ATLANTA - Organizers had good reason to worry that the field for the Atlanta Open would suffer if top players took this week off to prepare for the Olympics.
Instead, Atlanta attracted all four Americans who will play singles in London: Ryan Harrison, John Isner, Andy Roddick and Donald Young.
Roddick and Isner also will play doubles at the London Games.
Isner, the top seed, won last week's ATP tournament in Newport, R.I.
It's the best-case scenario for the Atlanta tournament in its first year in a new midtown location.
"For a tournament in the U.S. with this timing, we're absolutely loaded and tickled to death with that," tournament director Bob Bryant said Monday.
Young was the first of the four Olympians to lose. Steve Johnson, who won two straight NCAA singles championships at Southern California, beat Young 6-3, 3-6, 6-3 on Monday night.
Roddick, the No. 4 seed, said the Olympics haven't changed his approach this week.
"My mentality is you play the week that is in front of you, regardless of what else is going to happen," Roddick said. "If I play great in Atlanta that can only help me going into the Olympics. It doesn't change my mindset going into the Atlanta tournament at all. Like I always try to do, I'll be there 100 per cent."
Roddick said he briefly considered taking a week off.
"You consider all your options, but at the end of the day I felt it was beneficial for me to come home after Wimbledon and to get into some of the heat in Atlanta and match conditions," Roddick said. "To have that preparation going in I felt was the best-case scenario for me."
Roddick and other top seeds had a bye in Monday's opening of the main draw.

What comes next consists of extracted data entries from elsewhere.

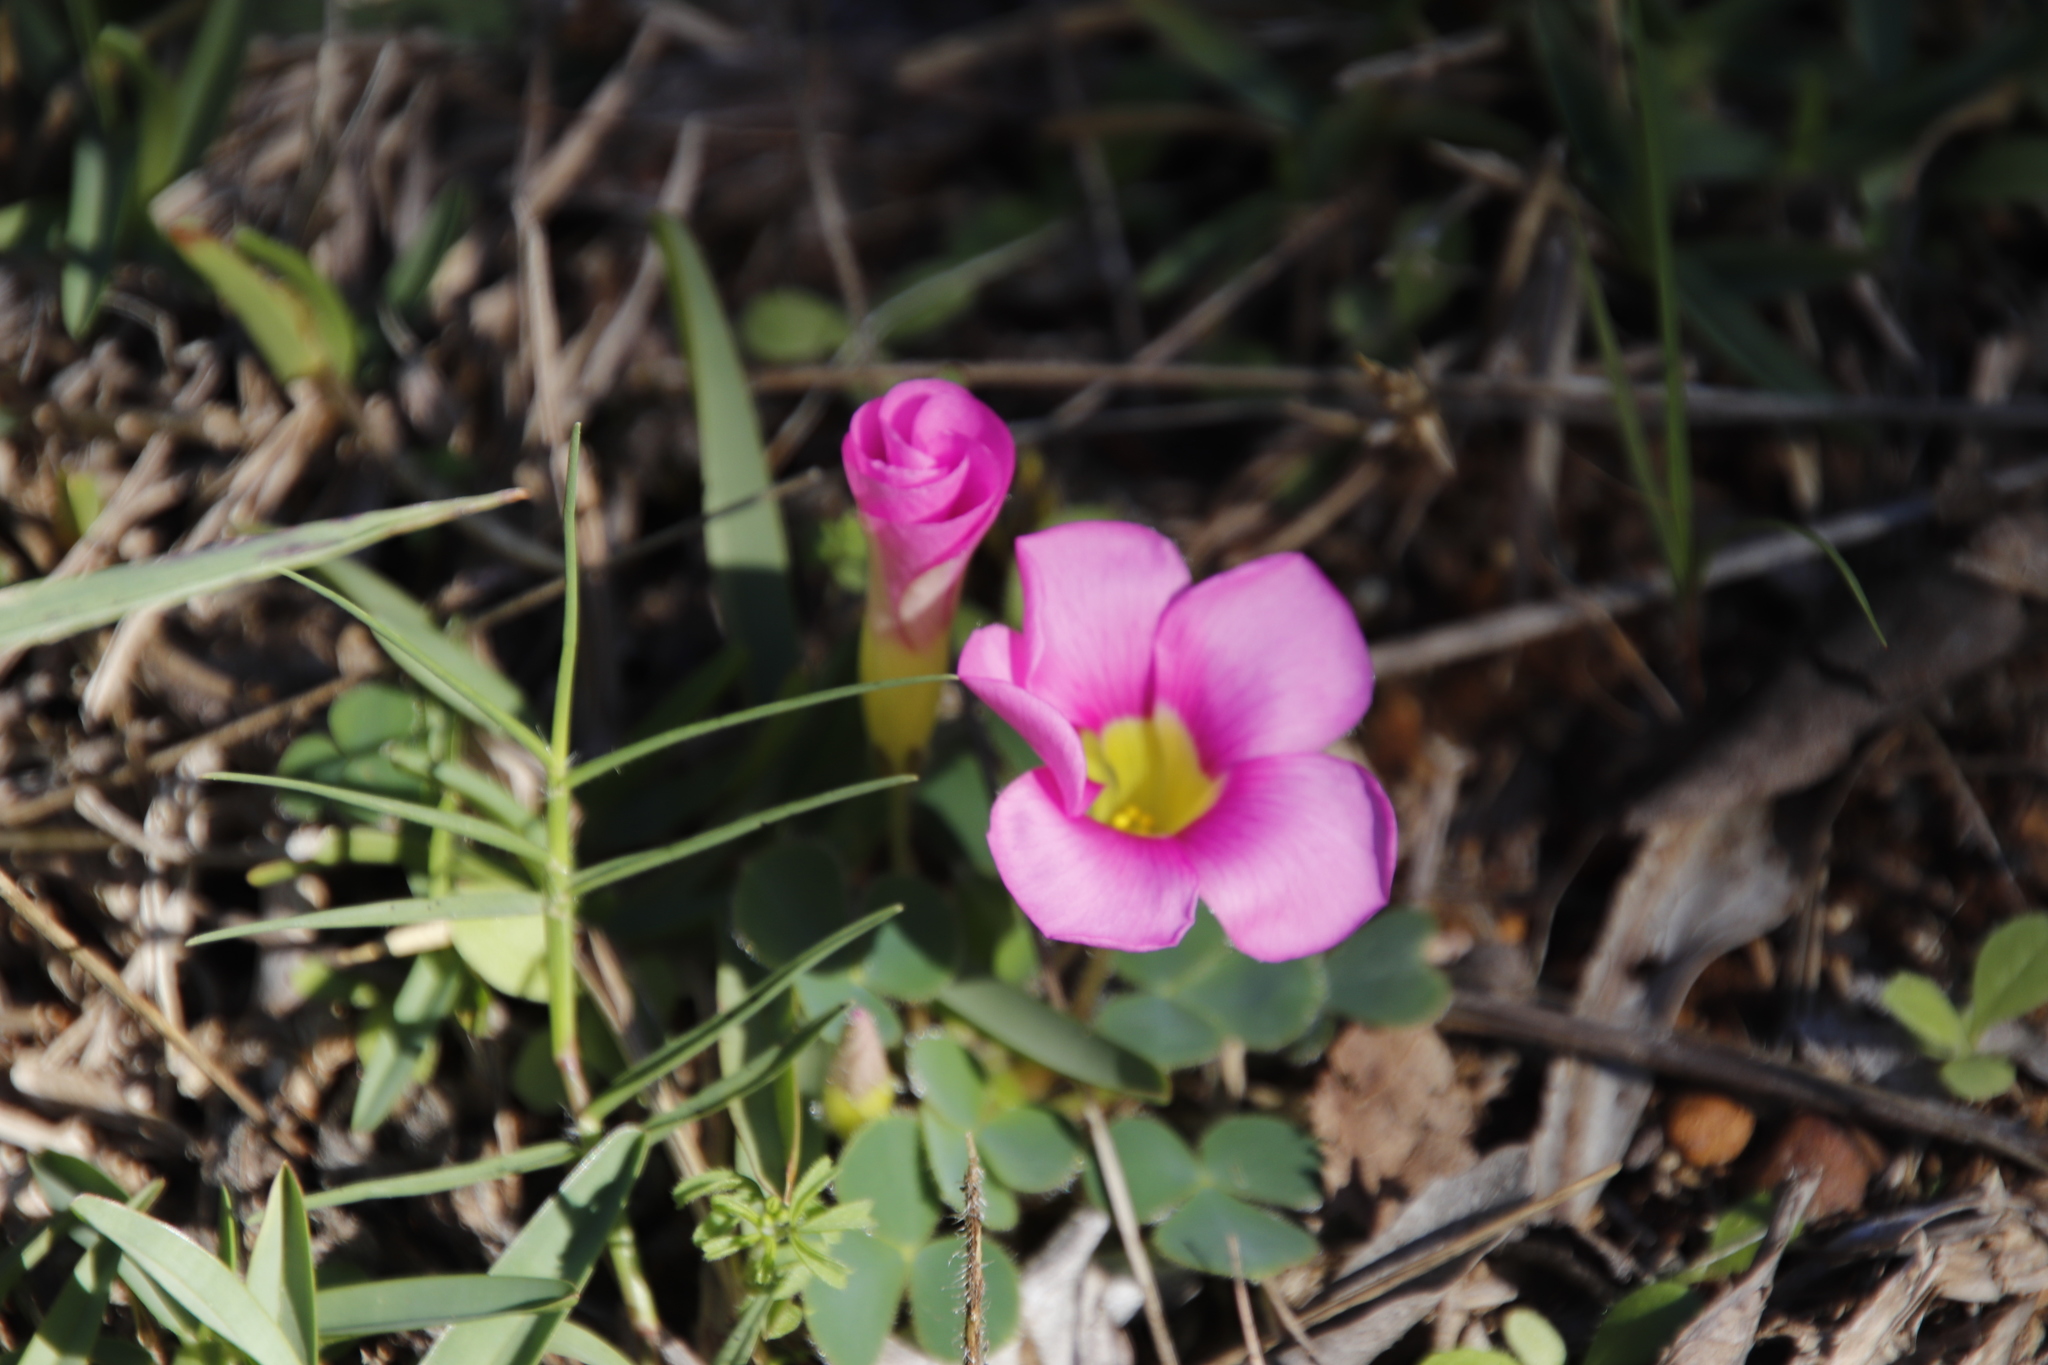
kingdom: Plantae
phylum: Tracheophyta
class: Magnoliopsida
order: Oxalidales
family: Oxalidaceae
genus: Oxalis
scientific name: Oxalis purpurea
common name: Purple woodsorrel
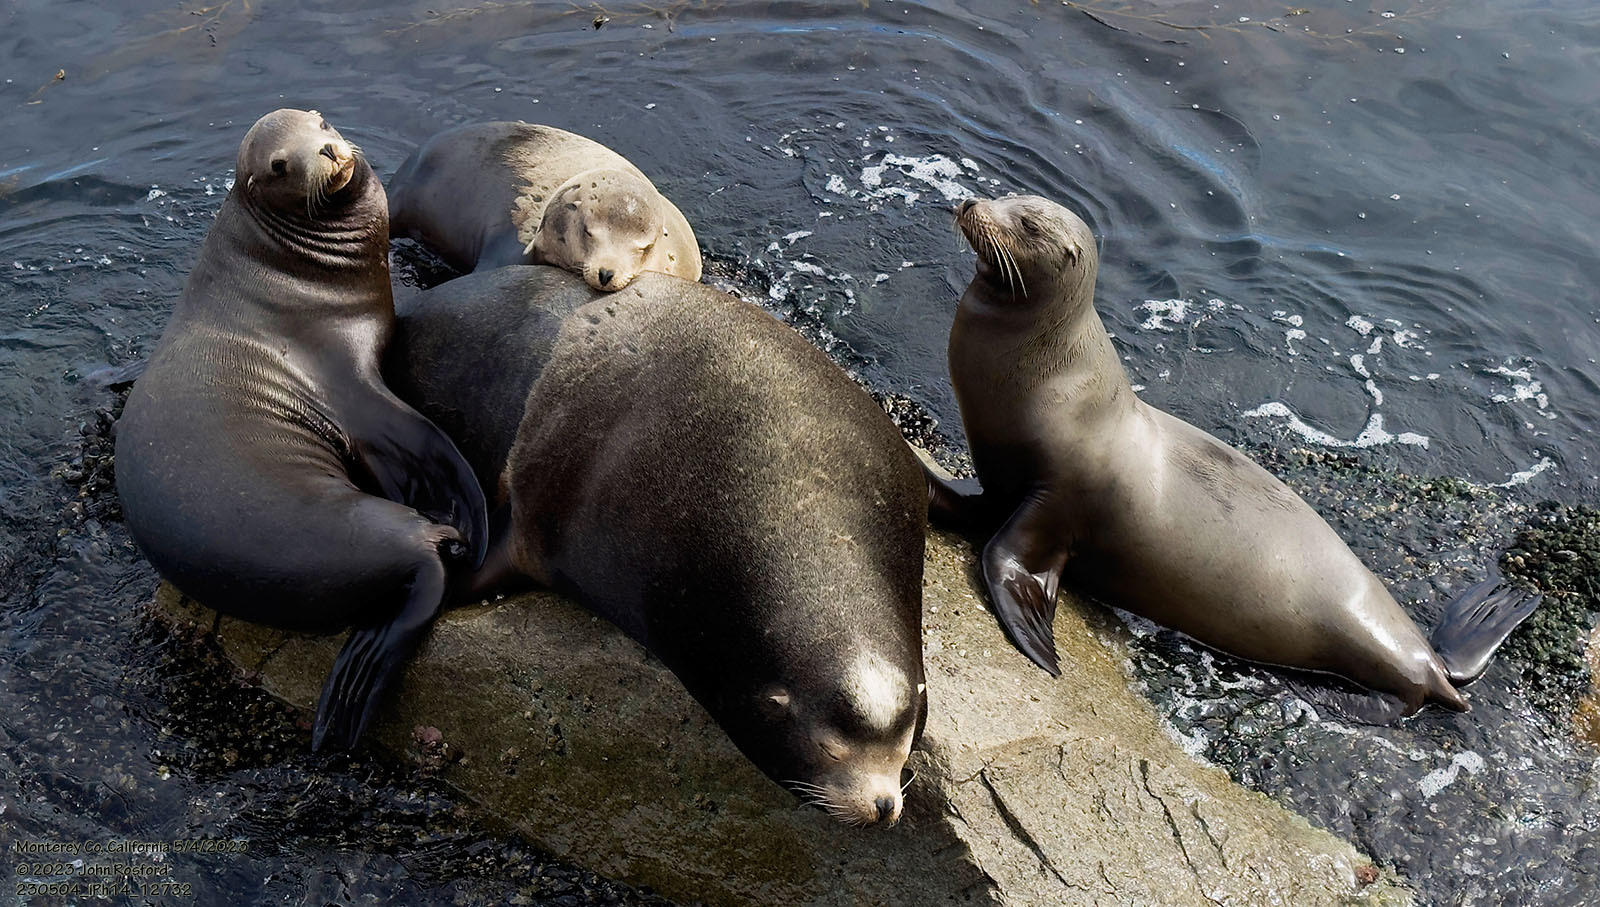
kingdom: Animalia
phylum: Chordata
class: Mammalia
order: Carnivora
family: Otariidae
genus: Zalophus
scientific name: Zalophus californianus
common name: California sea lion
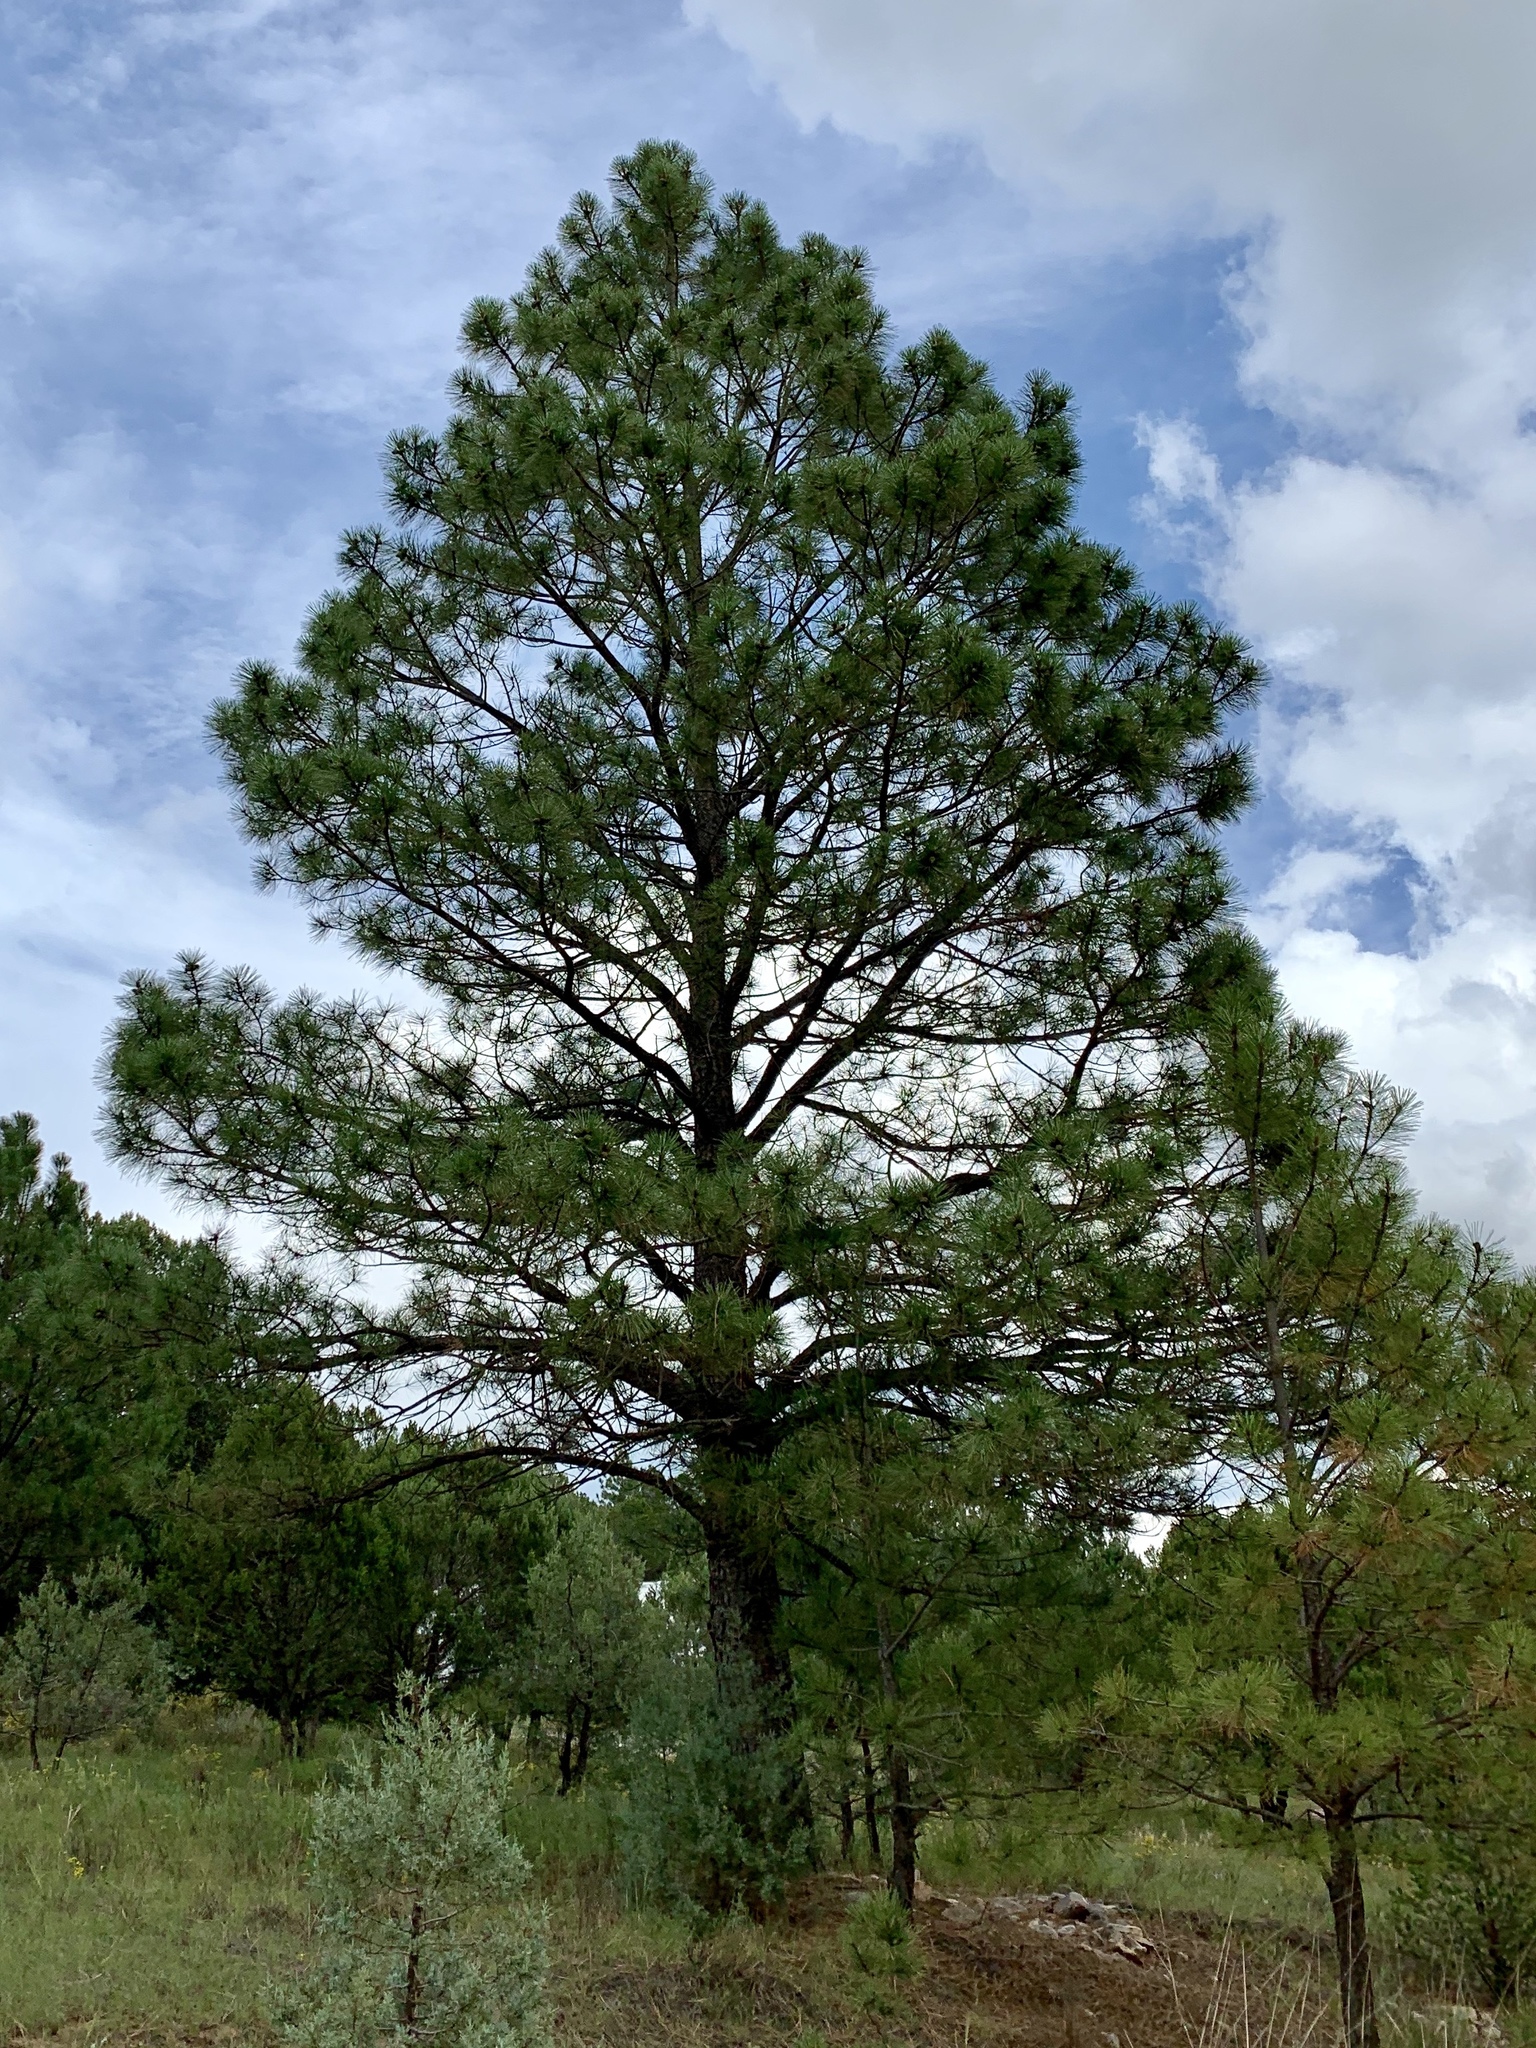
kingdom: Plantae
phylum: Tracheophyta
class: Pinopsida
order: Pinales
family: Pinaceae
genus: Pinus
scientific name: Pinus ponderosa
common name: Western yellow-pine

Jack Sock, 19, of Lincoln, Neb., upset Alex Bogomolov Jr., the No. 7 seed, 6-2, 4-6, 6-4 in the first match to be completed following an afternoon rain delay.
Harrison, the No. 6 seed this year after reaching the Atlanta semifinals in 2011, said he is playing this week instead of resting for the Olympics because "it's just a lot of fun."
"I love my job, I love what I'm doing," Harrison said. "As long as I'm feeling good, there's no reason for me to take off.
"If my body was hurting or I had any injuries I might have taken some time off. We'll have a full week in London before the Olympics (tennis). That's plenty of time."
Bryant said the new location and attractive field combined to boost tickets sales 30 per cent from last year.
"It's worked to our advantage," Bryant said. "Now we have some Olympics marketing with some sendoffs. The U.S. Olympic Committee has come in and is sort of making us part of their road to London tour. They're going to do some road to London interactive things."
Two-time defending champion Mardy Fish and Brian Baker, who advanced to the round of 16 at Wimbledon, also are in the main draw.
Fish, the No. 2 seed, beat Isner in the last two Atlanta finals.
The doubles team of Bob and Mike Bryan are the only members of the U.S. men's Olympic team who are not competing in Atlanta.
There also are London-bound Olympians from other nations in the Atlanta field.
Kei Nishikori, the No. 3 seed, and Go Soeda will represent Japan in the Olympics.
Other Olympians in the field include: Dmitry Tursunov, Russia; Lukas Lacko, Slovenia; Yen-Hsun Lu, Taiwan; and Gilles Muller, Luxembourg.
Muller defeated Marinko Matosevic of Australia, 7-6 (5), 6-4. Also Monday, No. 5 seed Kevin Anderson of South Africa defeated Italy's Paolo Lorenzi, 6-4, 6-3.